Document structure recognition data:
==================================================
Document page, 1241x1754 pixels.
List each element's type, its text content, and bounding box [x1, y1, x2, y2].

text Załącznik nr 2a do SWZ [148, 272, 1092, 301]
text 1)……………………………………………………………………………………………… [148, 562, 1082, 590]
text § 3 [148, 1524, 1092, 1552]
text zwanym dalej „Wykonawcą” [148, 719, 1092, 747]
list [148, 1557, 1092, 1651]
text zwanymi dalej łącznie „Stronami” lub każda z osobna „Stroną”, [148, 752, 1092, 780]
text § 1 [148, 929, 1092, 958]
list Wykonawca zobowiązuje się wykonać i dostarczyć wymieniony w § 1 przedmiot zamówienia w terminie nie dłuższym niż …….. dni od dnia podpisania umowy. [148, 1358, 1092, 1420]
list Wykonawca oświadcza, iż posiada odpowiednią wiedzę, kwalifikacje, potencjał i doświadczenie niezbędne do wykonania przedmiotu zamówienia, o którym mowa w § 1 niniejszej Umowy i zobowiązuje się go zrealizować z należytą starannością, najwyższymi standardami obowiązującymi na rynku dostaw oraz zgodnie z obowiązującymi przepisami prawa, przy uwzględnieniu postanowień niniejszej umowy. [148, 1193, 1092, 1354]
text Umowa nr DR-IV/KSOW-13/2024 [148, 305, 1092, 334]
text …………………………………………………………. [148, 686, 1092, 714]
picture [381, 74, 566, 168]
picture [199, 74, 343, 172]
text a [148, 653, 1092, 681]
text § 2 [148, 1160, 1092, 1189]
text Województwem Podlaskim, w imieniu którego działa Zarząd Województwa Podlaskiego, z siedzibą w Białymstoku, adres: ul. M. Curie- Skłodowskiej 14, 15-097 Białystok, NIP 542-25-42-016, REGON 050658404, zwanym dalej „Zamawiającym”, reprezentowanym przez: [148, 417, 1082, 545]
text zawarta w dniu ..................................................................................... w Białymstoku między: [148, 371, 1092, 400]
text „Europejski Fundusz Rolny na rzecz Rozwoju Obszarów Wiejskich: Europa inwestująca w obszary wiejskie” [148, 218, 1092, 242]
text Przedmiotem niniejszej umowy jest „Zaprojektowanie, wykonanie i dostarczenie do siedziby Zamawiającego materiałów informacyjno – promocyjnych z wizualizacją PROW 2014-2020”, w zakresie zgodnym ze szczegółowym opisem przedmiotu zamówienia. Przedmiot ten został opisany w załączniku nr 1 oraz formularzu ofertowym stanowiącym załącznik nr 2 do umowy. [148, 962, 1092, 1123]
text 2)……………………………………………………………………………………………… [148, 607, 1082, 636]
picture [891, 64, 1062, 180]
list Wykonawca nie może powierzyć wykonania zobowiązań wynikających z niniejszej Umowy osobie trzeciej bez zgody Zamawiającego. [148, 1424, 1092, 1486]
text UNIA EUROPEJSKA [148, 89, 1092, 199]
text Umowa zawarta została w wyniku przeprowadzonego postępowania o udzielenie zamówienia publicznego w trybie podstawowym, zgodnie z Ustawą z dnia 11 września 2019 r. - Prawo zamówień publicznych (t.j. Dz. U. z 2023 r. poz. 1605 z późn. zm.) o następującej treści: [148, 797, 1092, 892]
==================================================
### Work required:
Print every record above exactly as written.

### Task output:
Document page, 1241x1754 pixels.
List each element's type, its text content, and bounding box [x1, y1, x2, y2].

text Załącznik nr 2a do SWZ [148, 272, 1092, 301]
text 1)……………………………………………………………………………………………… [148, 562, 1082, 590]
text § 3 [148, 1524, 1092, 1552]
text zwanym dalej „Wykonawcą” [148, 719, 1092, 747]
list [148, 1557, 1092, 1651]
text zwanymi dalej łącznie „Stronami” lub każda z osobna „Stroną”, [148, 752, 1092, 780]
text § 1 [148, 929, 1092, 958]
list Wykonawca zobowiązuje się wykonać i dostarczyć wymieniony w § 1 przedmiot zamówienia w terminie nie dłuższym niż …….. dni od dnia podpisania umowy. [148, 1358, 1092, 1420]
list Wykonawca oświadcza, iż posiada odpowiednią wiedzę, kwalifikacje, potencjał i doświadczenie niezbędne do wykonania przedmiotu zamówienia, o którym mowa w § 1 niniejszej Umowy i zobowiązuje się go zrealizować z należytą starannością, najwyższymi standardami obowiązującymi na rynku dostaw oraz zgodnie z obowiązującymi przepisami prawa, przy uwzględnieniu postanowień niniejszej umowy. [148, 1193, 1092, 1354]
text Umowa nr DR-IV/KSOW-13/2024 [148, 305, 1092, 334]
text …………………………………………………………. [148, 686, 1092, 714]
picture [381, 74, 566, 168]
picture [199, 74, 343, 172]
text a [148, 653, 1092, 681]
text § 2 [148, 1160, 1092, 1189]
text Województwem Podlaskim, w imieniu którego działa Zarząd Województwa Podlaskiego, z siedzibą w Białymstoku, adres: ul. M. Curie- Skłodowskiej 14, 15-097 Białystok, NIP 542-25-42-016, REGON 050658404, zwanym dalej „Zamawiającym”, reprezentowanym przez: [148, 417, 1082, 545]
text zawarta w dniu ..................................................................................... w Białymstoku między: [148, 371, 1092, 400]
text „Europejski Fundusz Rolny na rzecz Rozwoju Obszarów Wiejskich: Europa inwestująca w obszary wiejskie” [148, 218, 1092, 242]
text Przedmiotem niniejszej umowy jest „Zaprojektowanie, wykonanie i dostarczenie do siedziby Zamawiającego materiałów informacyjno – promocyjnych z wizualizacją PROW 2014-2020”, w zakresie zgodnym ze szczegółowym opisem przedmiotu zamówienia. Przedmiot ten został opisany w załączniku nr 1 oraz formularzu ofertowym stanowiącym załącznik nr 2 do umowy. [148, 962, 1092, 1123]
text 2)……………………………………………………………………………………………… [148, 607, 1082, 636]
picture [891, 64, 1062, 180]
list Wykonawca nie może powierzyć wykonania zobowiązań wynikających z niniejszej Umowy osobie trzeciej bez zgody Zamawiającego. [148, 1424, 1092, 1486]
text UNIA EUROPEJSKA [148, 89, 1092, 199]
text Umowa zawarta została w wyniku przeprowadzonego postępowania o udzielenie zamówienia publicznego w trybie podstawowym, zgodnie z Ustawą z dnia 11 września 2019 r. - Prawo zamówień publicznych (t.j. Dz. U. z 2023 r. poz. 1605 z późn. zm.) o następującej treści: [148, 797, 1092, 892]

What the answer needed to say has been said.